Au Sénégal, le processus de réforme constitutionnelle prend une nouvelle dimension avec l’implication active de la société civile et du groupe parlementaire Takku Wallu. Une rencontre récente entre ces acteurs clés et les représentants de l’opposition a marqué une étape décisive vers un débat public plus inclusif, alors que le gouvernement de Bassirou Diomaye Faye affiche clairement sa volonté de réformer en profondeur les institutions du pays.
Vers un dialogue constructif entre société civile et opposition politique
L’objectif affiché par la société civile est d’obtenir des engagements précis de la part des forces politiques sur le contenu et le calendrier de la future Constitution. Les Assises nationales, organisées entre 2008 et 2013 à l’initiative d’un large mouvement citoyen et politique, avaient déjà posé les bases d’une refonte institutionnelle ambitieuse. Parmi leurs principales recommandations figuraient la limitation du mandat présidentiel, le renforcement de la séparation des pouvoirs et la modernisation administrative. La Commission nationale de réforme des institutions (CNRI), dirigée par le constitutionnaliste Amadou Mahtar Mbow, avait prolongé ces travaux en 2013, mais sans que la majorité de ses propositions ne soit appliquée.
En s’adressant directement à Takku Wallu, la coalition citoyenne envoie un message fort : une refondation constitutionnelle ne peut se concevoir sans l’adhésion de l’ensemble des forces politiques. Ce groupe parlementaire, qui regroupe des députés proches de l’ancien président Macky Sall et d’autres figures libérales, constitue un acteur incontournable dans l’élaboration des futurs projets de loi organique.
Takku Wallu : un acteur stratégique dans l’échiquier politique
Pour Takku Wallu, ces consultations représentent une opportunité majeure.
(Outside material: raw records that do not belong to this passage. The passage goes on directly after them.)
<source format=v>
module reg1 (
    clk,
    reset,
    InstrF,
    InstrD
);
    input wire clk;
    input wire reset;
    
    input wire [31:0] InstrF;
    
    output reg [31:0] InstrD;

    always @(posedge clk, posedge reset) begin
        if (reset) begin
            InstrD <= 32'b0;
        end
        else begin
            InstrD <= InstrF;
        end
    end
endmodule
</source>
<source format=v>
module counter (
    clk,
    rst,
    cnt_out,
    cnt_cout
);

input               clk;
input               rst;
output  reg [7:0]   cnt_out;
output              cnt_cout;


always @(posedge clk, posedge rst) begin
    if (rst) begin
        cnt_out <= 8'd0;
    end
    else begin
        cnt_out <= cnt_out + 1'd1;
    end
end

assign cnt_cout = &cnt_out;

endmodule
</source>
Après la victoire écrasante du parti Pastef aux élections législatives anticipées de novembre 2024, l’opposition cherche à s’appuyer sur la société civile pour peser sur les orientations législatives. Le choix d’un format d’écoute préliminaire permet aux deux parties d’explorer des pistes communes sans s’engager prématurément. Les discussions porteront notamment sur des sujets sensibles hérités des Assises nationales : le rôle du Conseil économique, social et environnemental, la réforme du Conseil constitutionnel, l’encadrement des prérogatives présidentielles, ou encore la place du Premier ministre et de l’opposition au sein des institutions.
Un autre point clé concerne le régime électoral. Plusieurs voix s’élèvent pour proposer l’introduction d’un scrutin proportionnel partiel, une mesure visant à mieux refléter la diversité du paysage politique sénégalais.
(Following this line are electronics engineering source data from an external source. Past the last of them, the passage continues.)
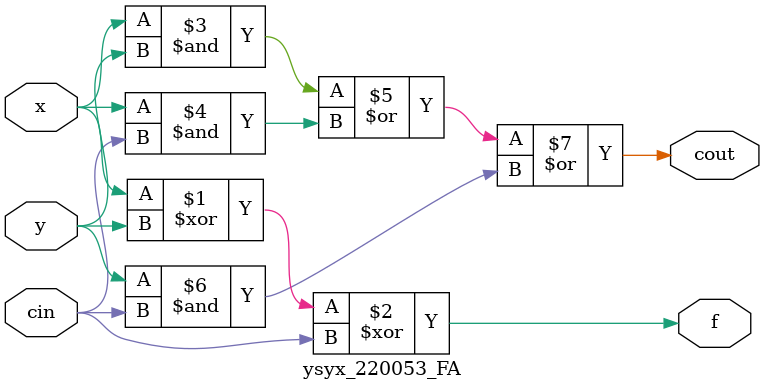
<source format=v>
module ysyx_220053_FA(
    output f,cout,
    input x,y,cin
);
    assign f= x ^ y ^ cin;
    assign cout= (x & y) | (x & cin) | (y & cin);
endmodule

</source>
Un calendrier contraignant pour une réforme historique
Le gouvernement a laissé entendre qu’un projet de révision constitutionnelle pourrait être présenté au Parlement dans les mois à venir. Cependant, les contraintes constitutionnelles imposent des étapes strictes : toute modification majeure de la Loi fondamentale nécessite soit une majorité qualifiée des trois cinquièmes des députés, soit un référendum. Avec une majorité absolue de Pastef à l’Assemblée, la voie parlementaire semble envisageable, mais l’exécutif n’exclut pas le recours à une consultation populaire pour garantir la légitimité de la réforme.
Cette option référendaire rend d’autant plus crucial le processus de concertation en cours. Une société civile mobilisée et une opposition associée dès le départ réduisent les risques de polarisation lors de la campagne. À l’inverse, un processus perçu comme imposé risquerait de reproduire les contestations observées lors de la révision de 2016 sous Macky Sall, marquée par une forte abstention.
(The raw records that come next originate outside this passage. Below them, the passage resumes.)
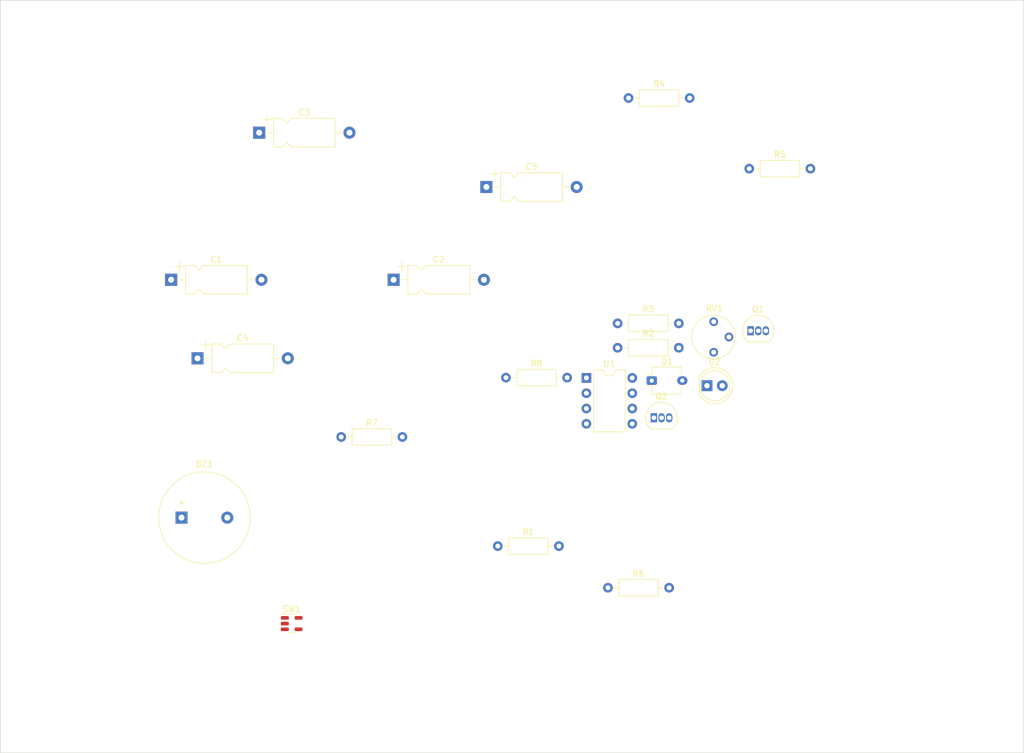
<source format=kicad_pcb>
(kicad_pcb (version 20211014) (generator pcbnew)

  (general
    (thickness 1.6)
  )

  (paper "USLegal")
  (title_block
    (title "gammaray2usb")
    (date "2021-12-27")
    (rev "0.2x")
    (company "Fort Sand, Inc.")
  )

  (layers
    (0 "F.Cu" signal)
    (31 "B.Cu" signal)
    (32 "B.Adhes" user "B.Adhesive")
    (33 "F.Adhes" user "F.Adhesive")
    (34 "B.Paste" user)
    (35 "F.Paste" user)
    (36 "B.SilkS" user "B.Silkscreen")
    (37 "F.SilkS" user "F.Silkscreen")
    (38 "B.Mask" user)
    (39 "F.Mask" user)
    (40 "Dwgs.User" user "User.Drawings")
    (41 "Cmts.User" user "User.Comments")
    (42 "Eco1.User" user "User.Eco1")
    (43 "Eco2.User" user "User.Eco2")
    (44 "Edge.Cuts" user)
    (45 "Margin" user)
    (46 "B.CrtYd" user "B.Courtyard")
    (47 "F.CrtYd" user "F.Courtyard")
    (48 "B.Fab" user)
    (49 "F.Fab" user)
    (50 "User.1" user)
    (51 "User.2" user)
    (52 "User.3" user)
    (53 "User.4" user)
    (54 "User.5" user)
    (55 "User.6" user)
    (56 "User.7" user)
    (57 "User.8" user)
    (58 "User.9" user)
  )

  (setup
    (pad_to_mask_clearance 0)
    (pcbplotparams
      (layerselection 0x00010fc_ffffffff)
      (disableapertmacros false)
      (usegerberextensions false)
      (usegerberattributes true)
      (usegerberadvancedattributes true)
      (creategerberjobfile true)
      (svguseinch false)
      (svgprecision 6)
      (excludeedgelayer true)
      (plotframeref false)
      (viasonmask false)
      (mode 1)
      (useauxorigin false)
      (hpglpennumber 1)
      (hpglpenspeed 20)
      (hpglpendiameter 15.000000)
      (dxfpolygonmode true)
      (dxfimperialunits true)
      (dxfusepcbnewfont true)
      (psnegative false)
      (psa4output false)
      (plotreference true)
      (plotvalue true)
      (plotinvisibletext false)
      (sketchpadsonfab false)
      (subtractmaskfromsilk false)
      (outputformat 1)
      (mirror false)
      (drillshape 1)
      (scaleselection 1)
      (outputdirectory "")
    )
  )

  (net 0 "")
  (net 1 "Net-(BZ1-Pad1)")
  (net 2 "GND")
  (net 3 "Net-(C1-Pad1)")
  (net 4 "Net-(C2-Pad1)")
  (net 5 "+9V")
  (net 6 "Net-(C4-Pad1)")
  (net 7 "Net-(C5-Pad1)")
  (net 8 "Net-(D1-Pad2)")
  (net 9 "Net-(D2-Pad2)")
  (net 10 "Net-(Q1-Pad3)")
  (net 11 "Net-(Q2-Pad1)")
  (net 12 "Net-(R5-Pad1)")
  (net 13 "Net-(R6-Pad2)")
  (net 14 "Net-(R7-Pad1)")
  (net 15 "GNDREF")
  (net 16 "unconnected-(SW1-Pad4)")

  (footprint "Resistor_THT:R_Axial_DIN0207_L6.3mm_D2.5mm_P10.16mm_Horizontal" (layer "F.Cu") (at 172.534167 92.71017))

  (footprint "Package_DIP:DIP-8_W7.62mm" (layer "F.Cu") (at 167.344167 97.72017))

  (footprint "Capacitor_THT:CP_Axial_L10.0mm_D4.5mm_P15.00mm_Horizontal" (layer "F.Cu") (at 135.32309 81.417547))

  (footprint "Resistor_THT:R_Axial_DIN0207_L6.3mm_D2.5mm_P10.16mm_Horizontal" (layer "F.Cu") (at 194.390648 62.963776))

  (footprint "Package_TO_SOT_THT:TO-92_Inline" (layer "F.Cu") (at 194.614167 89.89017))

  (footprint "Resistor_THT:R_Axial_DIN0207_L6.3mm_D2.5mm_P10.16mm_Horizontal" (layer "F.Cu") (at 152.627301 125.652573))

  (footprint "Resistor_THT:R_Axial_DIN0207_L6.3mm_D2.5mm_P10.16mm_Horizontal" (layer "F.Cu") (at 174.340739 51.231515))

  (footprint "Capacitor_THT:CP_Axial_L10.0mm_D4.5mm_P15.00mm_Horizontal" (layer "F.Cu") (at 150.732627 66.00801))

  (footprint "Package_TO_SOT_SMD:SOT-23-5" (layer "F.Cu") (at 118.395472 138.523038))

  (footprint "Potentiometer_THT:Potentiometer_Vishay_T7-YA_Single_Vertical" (layer "F.Cu") (at 188.490167 93.46017))

  (footprint "Resistor_THT:R_Axial_DIN0207_L6.3mm_D2.5mm_P10.16mm_Horizontal" (layer "F.Cu") (at 172.534167 88.66017))

  (footprint "Capacitor_THT:CP_Axial_L10.0mm_D4.5mm_P15.00mm_Horizontal" (layer "F.Cu") (at 102.752933 94.463121))

  (footprint "Resistor_THT:R_Axial_DIN0207_L6.3mm_D2.5mm_P10.16mm_Horizontal" (layer "F.Cu") (at 153.984167 97.67017))

  (footprint "OptoDevice:Osram_DIL2_4.3x4.65mm_P5.08mm" (layer "F.Cu") (at 178.194167 98.16017))

  (footprint "Buzzer_Beeper:Buzzer_15x7.5RM7.6" (layer "F.Cu") (at 100.096647 120.924647))

  (footprint "Capacitor_THT:CP_Axial_L10.0mm_D4.5mm_P15.00mm_Horizontal" (layer "F.Cu") (at 98.375224 81.417547))

  (footprint "Resistor_THT:R_Axial_DIN0207_L6.3mm_D2.5mm_P10.16mm_Horizontal" (layer "F.Cu") (at 170.926126 132.569354))

  (footprint "Package_TO_SOT_THT:TO-92_Inline" (layer "F.Cu") (at 178.554167 104.34017))

  (footprint "Capacitor_THT:CP_Axial_L10.0mm_D4.5mm_P15.00mm_Horizontal" (layer "F.Cu") (at 112.996773 56.989929))

  (footprint "LED_THT:LED_D5.0mm" (layer "F.Cu") (at 187.374167 99.01017))

  (footprint "Resistor_THT:R_Axial_DIN0207_L6.3mm_D2.5mm_P10.16mm_Horizontal" (layer "F.Cu") (at 126.623708 107.528857))

  (gr_line (start 240 160) (end 70 160) (layer "Edge.Cuts") (width 0.1) (tstamp 35cab2a9-5067-43ac-998f-4d6fb2840ffa))
  (gr_line (start 70 35) (end 240 35) (layer "Edge.Cuts") (width 0.1) (tstamp 42131a78-65aa-4781-aff4-b21759dddf79))
  (gr_line (start 240 35) (end 240 160) (layer "Edge.Cuts") (width 0.1) (tstamp 7bacb1b7-163f-4861-a0ed-98a6c5ab90ef))
  (gr_line (start 70 160) (end 70 35) (layer "Edge.Cuts") (width 0.1) (tstamp eed64291-8834-49f5-bf98-4a2573554d45))

)

</source>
Les prochaines semaines seront consacrées à des échanges élargis avec l’ensemble des groupes parlementaires, y compris Pastef et les formations non représentées à l’Assemblée. L’enjeu est de bâtir un consensus minimal avant l’ouverture officielle des débats législatifs. Pour Dakar, la crédibilité de la promesse de rupture institutionnelle annoncée depuis mars 2024 dépendra en grande partie de la qualité de ce processus préparatoire.